- Directed by: Stuart Stone
- Written by: Stuart Stone Adam Rodness
- Produced by: Adam Rodness
- Starring: Stuart Stone Adam Rodness Tony Nappo
- Cinematography: Nick Tiringer
- Edited by: Thom Smalley
- Production companies: 5'7 Films Hollywood Suite
- Distributed by: Breakthrough Entertainment
- Release date: October 14, 2020;
- Running time: 96 minutes
- Country: Canada
- Language: English

= Faking a Murderer =

Faking a Murderer is a Canadian mockumentary film, directed by Stuart Stone and released in 2020. An affectionate parody of the true crime genre, the film stars Stone and his filmmaking partner and brother-in-law Adam Rodness as themselves, trying to make a true crime documentary about their efforts to track down David Stoner, a man they have found seemingly confessing to murders in a series of bloody internet videos.

At the outset of the project, Stone and Rodness made a number of short videos with actor Tony Nappo playing David Stoner in grisly, bloody scenarios that were deliberately ambiguous about whether they represented murders or not, and posted them to a private YouTube channel. From there, they proceeded to pitch the project as if the videos were real, in order to get genuine unscripted reactions out of their friends and family, the police, and executives for Breakthrough Entertainment and Hollywood Suite; only once they're out on Stoner's trail do fictionalized scenes, scripted and performed by actors, begin to enter the narrative.

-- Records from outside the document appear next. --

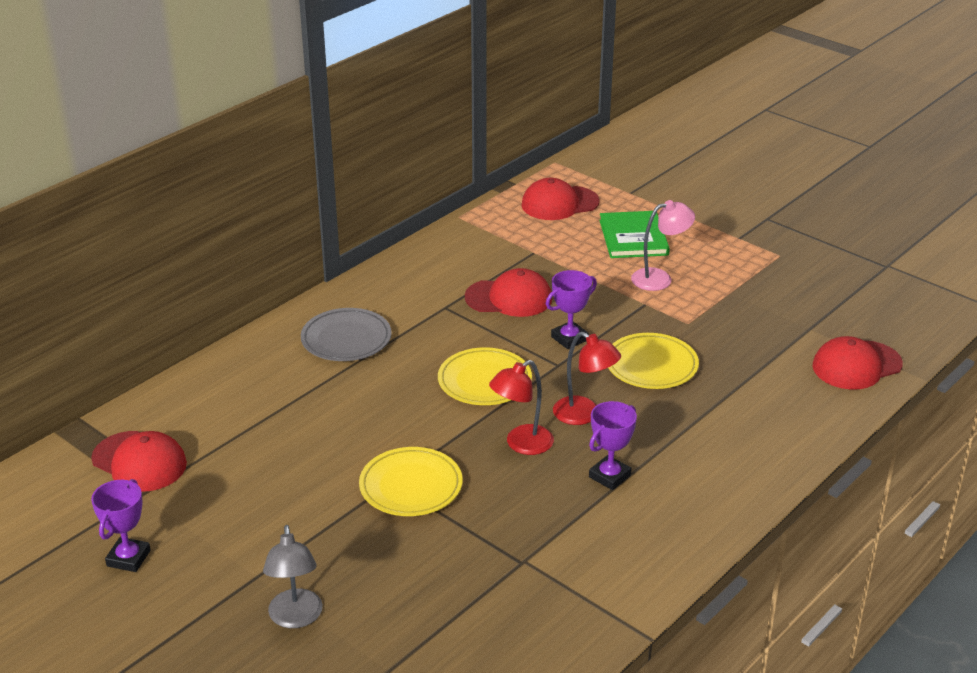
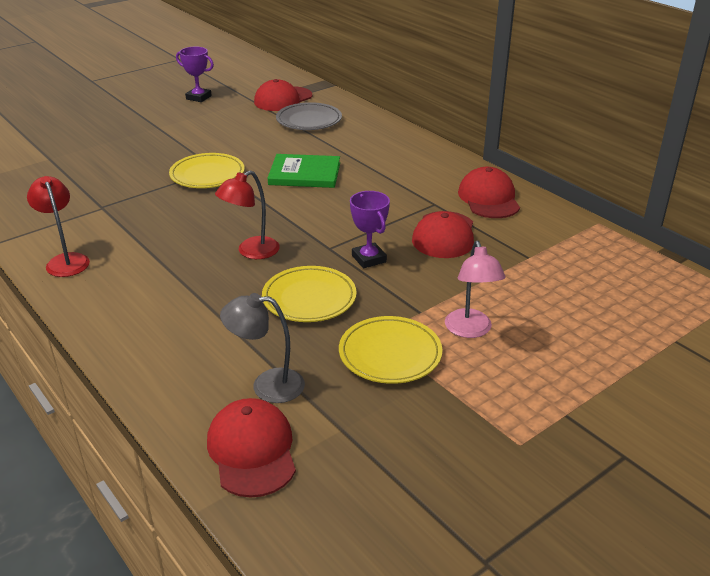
camera: 100 degrees right, 0 degrees up
(296, 618) = (114, 136): grey lamp -> grey lamp (267, 385)
(346, 339) = (396, 162): grey plate -> grey plate (309, 120)
(484, 381) = (319, 212): yellow plate -> yellow plate (390, 354)
(521, 444) = (228, 219): red lamp -> red lamp (66, 260)
(559, 203) = (637, 285): red cap -> red cap (489, 198)
(609, 476) = (166, 253): purple trophy -> none
(633, 237) = (562, 326): green book -> green book (304, 174)

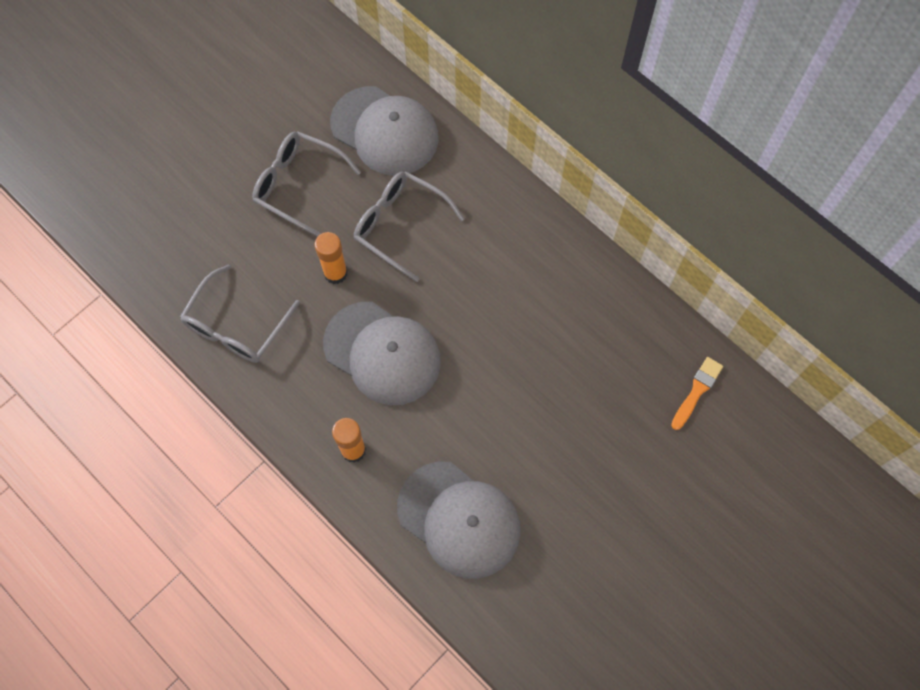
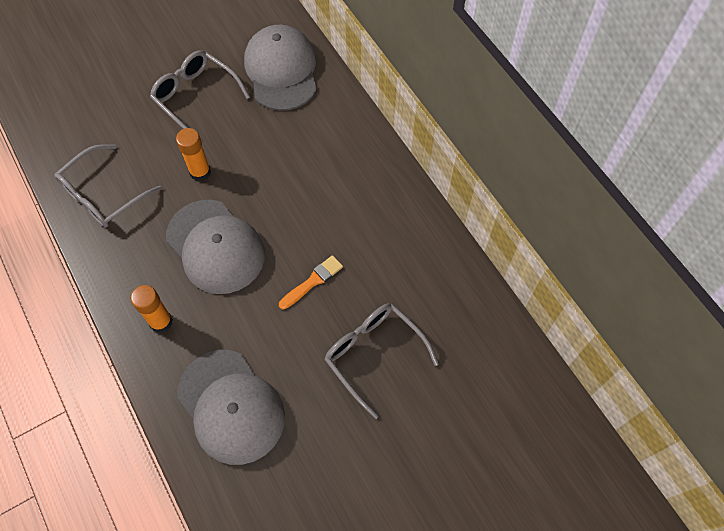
camera: 15 degrees right, 5 degrees down
(385, 131) = (281, 70): grey cap -> grey cap turned 150 degrees counterclockwise
(400, 225) = (267, 147): grey glasses -> grey glasses (374, 355)
(697, 391) = (483, 348): orange brush -> orange brush (313, 281)

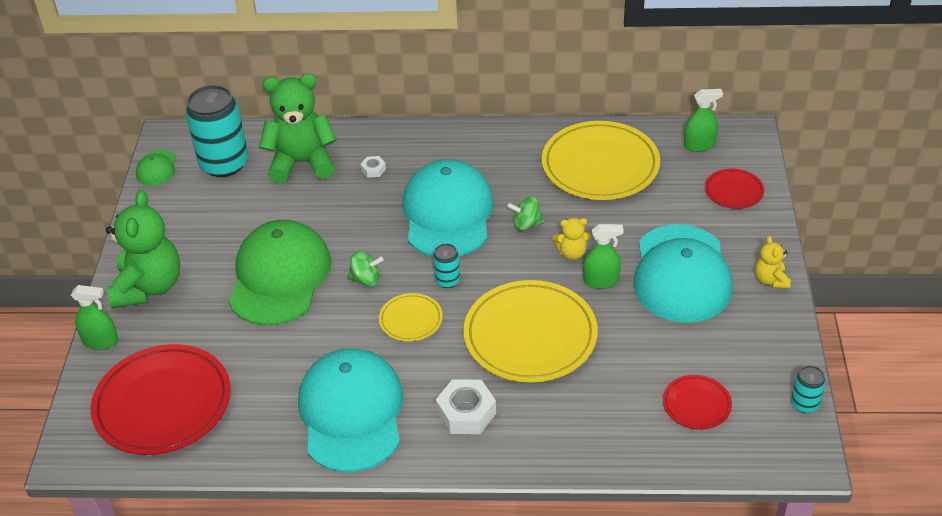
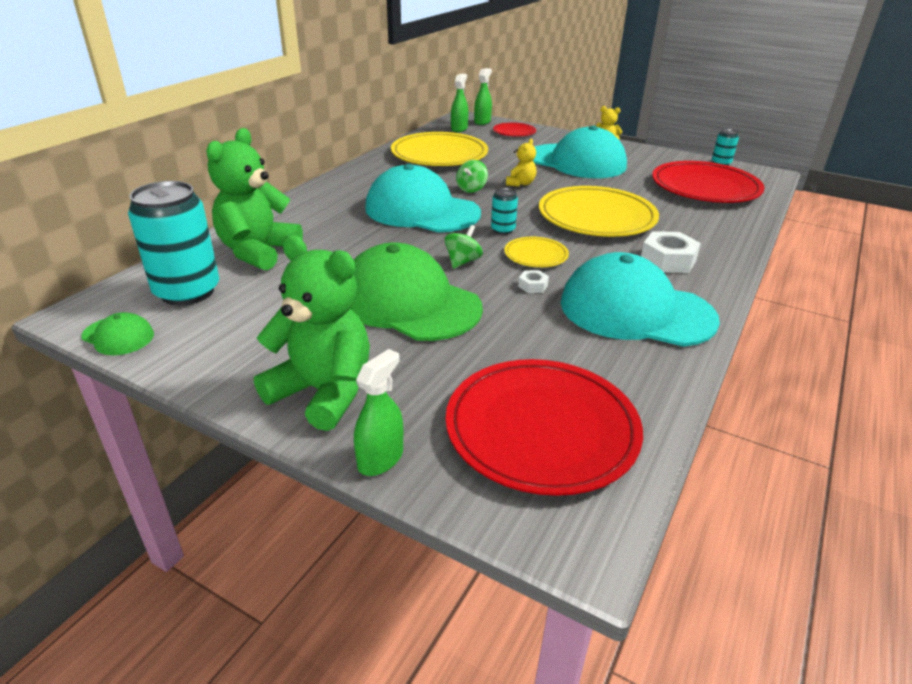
camera: 65 degrees left, 10 degrees down
(373, 170) = (321, 224): white nut -> white nut (533, 286)
(601, 281) = (560, 183): green spray bottle -> green spray bottle (482, 122)
(696, 404) = (705, 187): red plate -> red plate, size x2.06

The film premiered on October 14, 2020, on Hollywood Suite, as part of the channel's Shocktober lineup of Hallowe'en horror programming. It screened at various international horror film festivals, and was released to international video on demand platforms, in 2021.

==Critical response==
Bobby LePire of Film Threat wrote that the film's mix of horror and comedy tones don't always mesh together neatly, but concluded that the film "ultimately proves worthy of a recommendation. Rodness and Stone are smart enough to understand that a story such as this can only have one inevitable conclusion. As a result, they don’t try to pull the rug out from under viewers, and the final few minutes generate what is probably the largest belly laugh of the entire production."

The film's production and release earned Stone and Rodness a reputation as pranksters; in November 2021, when a truck containing approximately $250,000 worth of production equipment was stolen from the set of their 2022 narrative comedy film Vandits, they were widely believed at first to have staged a publicity stunt.